WHAT IS BEING ASKED: Each line from the one that contains "นาฬิกาแท็คฮอยเออร์ รับจำนำทีวี รับจำนำ" to the end of the material must be set down exactly, and no line before it.

[RECORDS TO PROCESS — start]

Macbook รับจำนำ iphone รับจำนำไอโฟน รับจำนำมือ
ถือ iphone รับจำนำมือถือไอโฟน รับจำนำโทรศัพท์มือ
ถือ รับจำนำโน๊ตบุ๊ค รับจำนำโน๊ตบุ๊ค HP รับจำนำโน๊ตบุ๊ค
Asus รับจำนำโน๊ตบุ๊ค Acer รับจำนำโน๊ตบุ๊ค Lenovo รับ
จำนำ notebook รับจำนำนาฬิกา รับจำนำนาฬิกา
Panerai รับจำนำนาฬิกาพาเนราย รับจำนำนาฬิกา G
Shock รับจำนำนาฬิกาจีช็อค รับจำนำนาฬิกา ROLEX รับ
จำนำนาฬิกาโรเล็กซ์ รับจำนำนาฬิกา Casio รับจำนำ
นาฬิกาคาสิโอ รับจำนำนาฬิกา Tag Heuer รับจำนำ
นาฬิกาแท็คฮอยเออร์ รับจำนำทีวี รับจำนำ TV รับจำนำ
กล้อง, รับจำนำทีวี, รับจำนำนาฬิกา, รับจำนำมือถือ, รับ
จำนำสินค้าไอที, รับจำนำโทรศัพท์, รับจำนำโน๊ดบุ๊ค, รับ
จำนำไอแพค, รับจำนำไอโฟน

[RECORDS TO PROCESS — finish]

RESULT OF THE EXERCISE:
นาฬิกาแท็คฮอยเออร์ รับจำนำทีวี รับจำนำ TV รับจำนำ
กล้อง, รับจำนำทีวี, รับจำนำนาฬิกา, รับจำนำมือถือ, รับ
จำนำสินค้าไอที, รับจำนำโทรศัพท์, รับจำนำโน๊ดบุ๊ค, รับ
จำนำไอแพค, รับจำนำไอโฟน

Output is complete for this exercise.